Injured soldier shares her story of vulnerability and community support
By Katie Perry and Michael Fleming
BELLEVILLE – The guests of the United Way of Quinte achievement breakfast on Wednesday were silent as keynote speaker Denise Hepburn told her story.
The Trenton resident, who is an Invictus Games medallist and former medic in the Canadian Armed Forces, delivered an emotional speech before the 2017 fundraising total was announced.
Her story is about near-fatal injury, her struggle to come back, and the support she received.
A year after serving with the military in Afghanistan, Hepburn was at Canadian Forces Base Trenton and was taking part in a helicopter jump over the Bay of Quinte. In the jump, she broke her neck.
“I suffered a traumatic brain injury and had a lacerated spleen. I was just a mess,” she told the crowd at the Urban Hall.
“It was at that time that my life came to a bit of a halt.”
Her physical recovery began, and she was able to resume some of her duties, “but then the nerve damage kicked in, and it ended up ending my career … I became extremely vulnerable.”
She became withdrawn from her husband and children, she said. “I had a lot of anxiety, a lot of depression. When I realized my career was coming to an end because of my injuries, it was a really difficult thing to come to terms with.”
Addressing the main theme of the breakfast, which was that those who receive help from the organizations the United Way supports aren’t always who you expect them to be, Hepburn said that vulnerability “doesn’t have to look like poverty … It could be people who are sitting here every day that become vulnerable.”

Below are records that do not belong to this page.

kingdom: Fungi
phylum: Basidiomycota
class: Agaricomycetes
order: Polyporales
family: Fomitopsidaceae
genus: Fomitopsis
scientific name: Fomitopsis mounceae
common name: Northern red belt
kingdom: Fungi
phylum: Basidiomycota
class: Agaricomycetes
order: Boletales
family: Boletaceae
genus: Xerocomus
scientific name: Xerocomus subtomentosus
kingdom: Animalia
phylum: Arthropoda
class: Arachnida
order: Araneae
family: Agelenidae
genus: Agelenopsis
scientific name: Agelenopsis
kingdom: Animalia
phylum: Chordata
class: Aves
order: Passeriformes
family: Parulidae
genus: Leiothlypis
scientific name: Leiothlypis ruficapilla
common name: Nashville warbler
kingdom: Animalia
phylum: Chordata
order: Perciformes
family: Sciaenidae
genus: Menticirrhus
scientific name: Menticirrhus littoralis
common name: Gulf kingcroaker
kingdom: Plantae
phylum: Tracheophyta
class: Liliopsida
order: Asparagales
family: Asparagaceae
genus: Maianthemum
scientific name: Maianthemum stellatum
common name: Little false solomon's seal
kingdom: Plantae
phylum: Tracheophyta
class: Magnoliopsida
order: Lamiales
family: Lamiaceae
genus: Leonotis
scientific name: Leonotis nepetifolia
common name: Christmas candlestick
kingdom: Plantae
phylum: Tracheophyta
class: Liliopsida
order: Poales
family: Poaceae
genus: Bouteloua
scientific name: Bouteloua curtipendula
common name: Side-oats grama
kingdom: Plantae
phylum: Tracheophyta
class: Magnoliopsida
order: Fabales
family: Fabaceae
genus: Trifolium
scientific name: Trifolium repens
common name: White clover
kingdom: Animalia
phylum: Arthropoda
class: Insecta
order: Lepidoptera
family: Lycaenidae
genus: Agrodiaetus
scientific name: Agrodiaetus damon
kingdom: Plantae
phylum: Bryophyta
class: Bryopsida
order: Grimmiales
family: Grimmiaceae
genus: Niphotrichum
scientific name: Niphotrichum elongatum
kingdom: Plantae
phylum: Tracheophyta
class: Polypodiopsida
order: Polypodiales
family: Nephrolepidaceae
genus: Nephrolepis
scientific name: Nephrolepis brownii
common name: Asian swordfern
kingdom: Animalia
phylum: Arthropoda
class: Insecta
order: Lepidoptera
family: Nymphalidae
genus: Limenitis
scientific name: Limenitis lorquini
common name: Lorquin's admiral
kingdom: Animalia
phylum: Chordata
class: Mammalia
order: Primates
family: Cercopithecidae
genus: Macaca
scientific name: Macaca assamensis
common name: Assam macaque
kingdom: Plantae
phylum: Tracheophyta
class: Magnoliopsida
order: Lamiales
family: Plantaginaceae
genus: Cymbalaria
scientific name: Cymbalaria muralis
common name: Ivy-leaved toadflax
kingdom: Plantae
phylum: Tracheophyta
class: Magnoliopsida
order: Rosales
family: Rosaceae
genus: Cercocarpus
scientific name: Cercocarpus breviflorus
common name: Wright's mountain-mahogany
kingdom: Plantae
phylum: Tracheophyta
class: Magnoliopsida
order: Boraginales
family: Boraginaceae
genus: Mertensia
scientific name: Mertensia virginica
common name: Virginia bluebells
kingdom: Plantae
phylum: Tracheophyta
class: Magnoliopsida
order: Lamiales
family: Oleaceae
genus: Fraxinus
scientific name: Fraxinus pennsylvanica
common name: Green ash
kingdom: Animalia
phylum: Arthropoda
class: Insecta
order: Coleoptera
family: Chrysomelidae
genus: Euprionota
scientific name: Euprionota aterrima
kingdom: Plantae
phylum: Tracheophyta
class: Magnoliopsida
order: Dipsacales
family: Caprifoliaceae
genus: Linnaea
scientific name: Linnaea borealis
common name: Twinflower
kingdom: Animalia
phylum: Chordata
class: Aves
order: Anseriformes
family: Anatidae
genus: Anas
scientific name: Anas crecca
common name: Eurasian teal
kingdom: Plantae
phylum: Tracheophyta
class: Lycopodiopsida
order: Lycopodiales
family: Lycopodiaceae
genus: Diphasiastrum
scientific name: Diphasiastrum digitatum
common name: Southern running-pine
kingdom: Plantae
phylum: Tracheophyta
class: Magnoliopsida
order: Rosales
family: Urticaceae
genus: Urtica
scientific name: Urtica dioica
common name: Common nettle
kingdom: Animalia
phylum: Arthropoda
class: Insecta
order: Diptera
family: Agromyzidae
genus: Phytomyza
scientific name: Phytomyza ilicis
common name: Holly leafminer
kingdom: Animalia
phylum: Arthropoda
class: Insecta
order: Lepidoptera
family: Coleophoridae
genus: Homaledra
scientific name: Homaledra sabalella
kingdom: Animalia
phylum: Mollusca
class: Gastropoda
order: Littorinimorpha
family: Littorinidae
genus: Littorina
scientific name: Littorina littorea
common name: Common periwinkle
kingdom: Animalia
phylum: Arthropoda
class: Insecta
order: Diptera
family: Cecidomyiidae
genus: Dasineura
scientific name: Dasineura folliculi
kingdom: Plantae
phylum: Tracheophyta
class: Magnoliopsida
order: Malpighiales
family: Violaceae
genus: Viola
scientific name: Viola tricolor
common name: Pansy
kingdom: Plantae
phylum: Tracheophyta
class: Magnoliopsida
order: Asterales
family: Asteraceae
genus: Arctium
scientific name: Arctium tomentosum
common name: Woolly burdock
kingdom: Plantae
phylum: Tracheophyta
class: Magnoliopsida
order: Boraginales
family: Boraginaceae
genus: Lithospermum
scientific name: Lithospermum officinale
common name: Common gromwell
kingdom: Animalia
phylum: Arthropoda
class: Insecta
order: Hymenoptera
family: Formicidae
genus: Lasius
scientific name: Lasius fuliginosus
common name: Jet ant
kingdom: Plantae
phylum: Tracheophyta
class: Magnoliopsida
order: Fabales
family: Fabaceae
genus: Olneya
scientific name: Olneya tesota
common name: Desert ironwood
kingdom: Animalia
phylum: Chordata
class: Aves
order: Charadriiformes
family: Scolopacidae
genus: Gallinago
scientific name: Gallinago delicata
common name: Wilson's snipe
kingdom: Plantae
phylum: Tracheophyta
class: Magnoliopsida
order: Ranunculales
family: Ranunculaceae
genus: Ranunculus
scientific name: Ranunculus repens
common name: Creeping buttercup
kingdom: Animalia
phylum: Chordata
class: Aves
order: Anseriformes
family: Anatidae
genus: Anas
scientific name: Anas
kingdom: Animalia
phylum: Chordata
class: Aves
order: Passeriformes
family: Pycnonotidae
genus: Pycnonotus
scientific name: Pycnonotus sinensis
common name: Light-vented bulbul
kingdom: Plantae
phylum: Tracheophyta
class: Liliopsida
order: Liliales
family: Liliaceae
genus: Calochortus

But things started to get better when she got involved with an organization called Soldier On, which helps ill or injured veterans to recover.
“It was really that first step for me to get back to who I was before,” she said.
She went into a horse therapy camp with some of the people she had been on tour with in Afghanistan, and that helped her heal, she said.
She compared Soldier On to the United Way saying, “It’s the same type of support for people in your community.”
While Hepburn was recovering from her neck injury, thoughts of her tour in Afghanistan came back. She served there for seven months as a medic, looking after Canadian soldiers with everyday illnesses and those who had been injured. She also accompanied convoys that brought supplies to military bases, and twice while she was in those convoys, bombs – known as improvised explosive devices – went off. Those were the most terrifying moments of her tour, she said.
When Hepburn came back to Canada, she didn’t realize how much what she experienced in Afghanistan had affected her – until after she broke her neck.
Her family and friends were integral in helping her get back on her feet, she said.
“I went from hiding how I was feeling around my family and friends to just being able to be myself, and being able to deal with everything I had been through at that point.”
She applied to take part in the Invictus Games – an international athletic event for injured soldiers – when they were held in Toronto last year and was accepted. But she told the crowd that she sometimes felt she didn’t deserve to be there:
“I worked as hard as I could for that year leading up to the games,” she said. She competed in indoor rowing, swimming and sitting volleyball.
Seeing people at the games who had adapted and overcome their injuries was overwhelming, she said.
Hepburn says her own struggles with mental illness have inspired her to work with organizations such as the United Way to help others in the same position she was in.